Mentre Gesù si avvicina a Gerico, sulla strada verso Gerusalemme, un cieco gli grida: “Gesù, figlio di Davide, abbi pietà di me!“. Si ferma e chiede che lo conducano a lui. Quindi gli domanda: “Che vuoi che io faccia per te?“. Quell’uomo risponde: “Signore, che io riabbia la vista“. E Gesù: “Abbi di nuovo la vista!“. Subito ci vede e inizia a “seguirlo glorificando Dio”.
Il miracolo è reale, istantaneo e verificabile da tutti, perché tutti conoscono quell’uomo e la sua condizione di cecità.
La narrazione evangelica, tuttavia, spinge ad andare oltre l’evento per riconoscerne il significato simbolico. Quell’uomo incapace di vedere Gesù e gli altri, che riceve il dono della vista e inizia a seguire il Signore e glorificare Dio, segna infatti il cammino di maturazione nella fede che deve percorrere ogni discepolo.
Anche noi spesso siamo ciechi, incapaci di vedere Gesù e gli altri, soprattutto Gesù negli altri.
Egli stesso ha detto: “Ho avuto fame e mi avete dato da mangiare, ho avuto sete e mi avete dato da bere; ero forestiero e mi avete ospitato, nudo e mi avete vestito, malato e mi avete visitato, carcerato e siete venuti a trovarmi”
Eppure quanta difficoltà nel “vederlo” in chi è povero, affamato, forestiero, immigrato, rifugiato, malato, carcerato.
Se un cieco non riesce a vedere il sole, non significa che non sia sorto, nonostante il “buio” degli occhi; se un ateo non riesce a vedere Dio, non significa che non sia presente, nonostante il “buio” della mente; se un credente non riesce a vedere Gesù in chi è in difficoltà, non significa che Egli non ci si identifichi, nonostante il “buio” del cuore.

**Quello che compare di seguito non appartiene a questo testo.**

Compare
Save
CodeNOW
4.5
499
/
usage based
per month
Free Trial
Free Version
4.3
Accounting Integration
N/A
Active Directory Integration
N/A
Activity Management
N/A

Se, dunque, facendoci un sincero esame di coscienza ci accorgiamo di essere pure noi ciechi in qualcosa, accorriamo al Signore e chiediamogli che tocchi gli occhi del nostro cuore e ci faccia dono della vista.
Come avvenuto per quell’uomo a Gerico, anche per noi l’inizio di un percorso autentico di fede è segnato dalla capacità di “seguire Gesù e glorificare Dio”. Seguirne l’insegnamento e l’esempio, glorificando la santità e la misericordia di Dio nella nostra vita.